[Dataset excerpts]

----

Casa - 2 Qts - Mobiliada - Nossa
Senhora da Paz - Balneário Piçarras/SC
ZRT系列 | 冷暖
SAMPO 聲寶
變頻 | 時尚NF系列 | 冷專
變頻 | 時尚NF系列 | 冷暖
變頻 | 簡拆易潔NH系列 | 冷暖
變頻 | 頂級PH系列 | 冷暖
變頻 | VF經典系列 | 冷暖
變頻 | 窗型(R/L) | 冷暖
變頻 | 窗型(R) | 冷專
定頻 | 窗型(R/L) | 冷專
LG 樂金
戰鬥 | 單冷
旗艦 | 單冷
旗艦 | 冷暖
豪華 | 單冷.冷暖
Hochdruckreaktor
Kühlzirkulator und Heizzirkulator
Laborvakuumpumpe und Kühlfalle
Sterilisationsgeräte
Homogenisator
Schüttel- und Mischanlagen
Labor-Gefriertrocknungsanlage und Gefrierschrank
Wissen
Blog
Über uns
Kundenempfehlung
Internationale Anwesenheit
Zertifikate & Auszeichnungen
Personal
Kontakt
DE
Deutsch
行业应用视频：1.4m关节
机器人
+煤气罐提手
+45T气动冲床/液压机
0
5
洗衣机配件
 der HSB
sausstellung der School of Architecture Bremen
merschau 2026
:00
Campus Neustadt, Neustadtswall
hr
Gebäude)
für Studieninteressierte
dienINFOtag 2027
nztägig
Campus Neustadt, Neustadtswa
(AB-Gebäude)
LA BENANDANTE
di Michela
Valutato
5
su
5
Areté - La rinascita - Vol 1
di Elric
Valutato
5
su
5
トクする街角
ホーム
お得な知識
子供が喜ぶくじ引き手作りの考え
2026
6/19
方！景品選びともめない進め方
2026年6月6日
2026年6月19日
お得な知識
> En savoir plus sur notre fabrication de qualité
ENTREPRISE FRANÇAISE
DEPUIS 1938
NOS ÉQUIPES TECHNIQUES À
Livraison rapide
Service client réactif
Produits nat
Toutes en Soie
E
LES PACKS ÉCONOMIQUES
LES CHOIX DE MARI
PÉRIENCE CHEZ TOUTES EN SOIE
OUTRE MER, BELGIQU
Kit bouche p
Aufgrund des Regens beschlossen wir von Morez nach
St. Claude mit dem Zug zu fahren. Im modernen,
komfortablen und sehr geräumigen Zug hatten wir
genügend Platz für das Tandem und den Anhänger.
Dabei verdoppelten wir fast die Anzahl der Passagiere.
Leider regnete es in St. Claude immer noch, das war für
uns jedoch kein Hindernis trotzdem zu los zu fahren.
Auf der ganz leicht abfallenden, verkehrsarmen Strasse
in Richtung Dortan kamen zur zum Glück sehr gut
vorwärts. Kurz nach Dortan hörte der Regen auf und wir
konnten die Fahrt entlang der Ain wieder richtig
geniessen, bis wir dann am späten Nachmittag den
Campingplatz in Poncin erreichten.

----

◆ **WHAT YOU HAVE TO DO**: Locate every line in the entries that contains the string "Claude", and copy each of those lines in full.

◆ **ANSWER FOR THIS EXERCISE**:
St. Claude mit dem Zug zu fahren. Im modernen,
Leider regnete es in St. Claude immer noch, das war für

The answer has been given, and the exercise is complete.